Listed entries —

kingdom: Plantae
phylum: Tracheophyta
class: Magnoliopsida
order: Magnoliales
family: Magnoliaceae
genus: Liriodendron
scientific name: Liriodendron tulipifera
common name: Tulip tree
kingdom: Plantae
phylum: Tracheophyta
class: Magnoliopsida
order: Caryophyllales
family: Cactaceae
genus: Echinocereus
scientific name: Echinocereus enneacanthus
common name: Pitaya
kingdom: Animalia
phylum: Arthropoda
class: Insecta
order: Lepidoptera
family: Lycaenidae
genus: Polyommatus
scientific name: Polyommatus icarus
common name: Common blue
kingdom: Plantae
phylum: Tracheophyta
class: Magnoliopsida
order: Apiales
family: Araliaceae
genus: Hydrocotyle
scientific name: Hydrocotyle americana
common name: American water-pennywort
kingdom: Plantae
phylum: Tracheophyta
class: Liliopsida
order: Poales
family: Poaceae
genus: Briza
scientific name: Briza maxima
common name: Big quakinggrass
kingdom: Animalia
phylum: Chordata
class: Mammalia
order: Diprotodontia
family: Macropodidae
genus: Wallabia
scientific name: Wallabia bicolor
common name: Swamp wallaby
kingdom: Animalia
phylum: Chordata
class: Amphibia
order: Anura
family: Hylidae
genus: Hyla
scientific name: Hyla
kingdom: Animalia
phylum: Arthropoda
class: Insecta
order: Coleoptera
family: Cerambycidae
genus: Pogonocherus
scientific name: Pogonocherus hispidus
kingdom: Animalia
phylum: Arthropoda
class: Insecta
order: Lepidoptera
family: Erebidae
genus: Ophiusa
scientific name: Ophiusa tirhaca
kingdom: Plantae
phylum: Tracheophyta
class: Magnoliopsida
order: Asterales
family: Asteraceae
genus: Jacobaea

Given request —
Please copy every line of the material above without changing anything.

Exercise result —
kingdom: Plantae
phylum: Tracheophyta
class: Magnoliopsida
order: Magnoliales
family: Magnoliaceae
genus: Liriodendron
scientific name: Liriodendron tulipifera
common name: Tulip tree
kingdom: Plantae
phylum: Tracheophyta
class: Magnoliopsida
order: Caryophyllales
family: Cactaceae
genus: Echinocereus
scientific name: Echinocereus enneacanthus
common name: Pitaya
kingdom: Animalia
phylum: Arthropoda
class: Insecta
order: Lepidoptera
family: Lycaenidae
genus: Polyommatus
scientific name: Polyommatus icarus
common name: Common blue
kingdom: Plantae
phylum: Tracheophyta
class: Magnoliopsida
order: Apiales
family: Araliaceae
genus: Hydrocotyle
scientific name: Hydrocotyle americana
common name: American water-pennywort
kingdom: Plantae
phylum: Tracheophyta
class: Liliopsida
order: Poales
family: Poaceae
genus: Briza
scientific name: Briza maxima
common name: Big quakinggrass
kingdom: Animalia
phylum: Chordata
class: Mammalia
order: Diprotodontia
family: Macropodidae
genus: Wallabia
scientific name: Wallabia bicolor
common name: Swamp wallaby
kingdom: Animalia
phylum: Chordata
class: Amphibia
order: Anura
family: Hylidae
genus: Hyla
scientific name: Hyla
kingdom: Animalia
phylum: Arthropoda
class: Insecta
order: Coleoptera
family: Cerambycidae
genus: Pogonocherus
scientific name: Pogonocherus hispidus
kingdom: Animalia
phylum: Arthropoda
class: Insecta
order: Lepidoptera
family: Erebidae
genus: Ophiusa
scientific name: Ophiusa tirhaca
kingdom: Plantae
phylum: Tracheophyta
class: Magnoliopsida
order: Asterales
family: Asteraceae
genus: Jacobaea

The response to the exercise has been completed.